Hallo zusammen,
ich, Mitte 20 und spielsüchtig, muss mein Leben ganz dringen in den Griff bekommen. Der Spieldrang wird immer stärker und die Einsätze immer höher. Ich hoffe, dass ich diesem Teufelskreis aus Einzahlungen und der Jagd nach dem nächsten "Epic Win" endlich entkommen kann. Vielleicht hilft mir das Aufschreiben meiner Geschichte dabei.

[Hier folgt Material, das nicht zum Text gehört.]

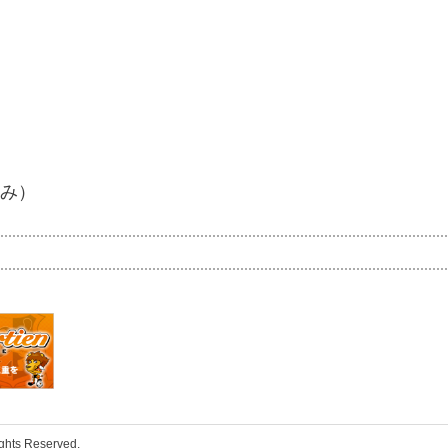
のみ）
ights Reserved.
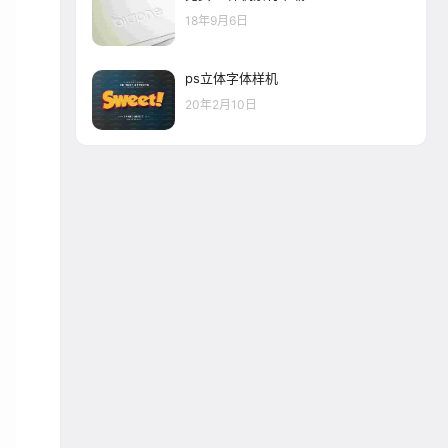
18年9月6日
ps立体字体样机
20年2月10日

Angefangen zu Spielen habe ich vor schätzungsweise fünf Jahren. Ich habe von Beginn an ausschließlich in Online Casinos gespielt. Spielhallen oder Kneipenautomaten haben mich nie interessiert und reizen mich, glücklicherweise, auch heute nicht.

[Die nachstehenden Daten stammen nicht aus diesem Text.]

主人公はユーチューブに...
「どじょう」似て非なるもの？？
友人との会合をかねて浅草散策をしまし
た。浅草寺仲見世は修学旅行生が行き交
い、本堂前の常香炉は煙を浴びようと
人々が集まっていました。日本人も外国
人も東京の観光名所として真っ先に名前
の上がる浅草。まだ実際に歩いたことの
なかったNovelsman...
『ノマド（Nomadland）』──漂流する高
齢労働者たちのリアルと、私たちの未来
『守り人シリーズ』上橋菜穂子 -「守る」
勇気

Die ersten Einzahlungen waren sehr überschaubar. Hier mal 10 Euro, da mal 20. Ein- und Auszahlungen haben sich in etwa die Waage gehalten und meine Einsätze lagen bei gerade einmal 20 oder höchstens 40 Cent. Schon nach wenigen Monaten, in denen ich insgesamt nur etwa ein Dutzend Mal gespielt hatte, fuhr ich meinen ersten größeren Gewinn ein. Rückblickend war das das Schlimmste, was mir hätte passieren können. Natürlich habe ich das damals anders gesehen und war geradezu euphorisiert. Die Kurzfassung: Stargames, 25 Euro Einzahlung, Book of Ra auf 40 Cent, Freispiele Forscher, zwei 4er und ein Vollbild innerhalb von 10 Spins. Am Ende des Abends habe ich mir tatsächlich glatte 3000 Euro auszahlen lassen.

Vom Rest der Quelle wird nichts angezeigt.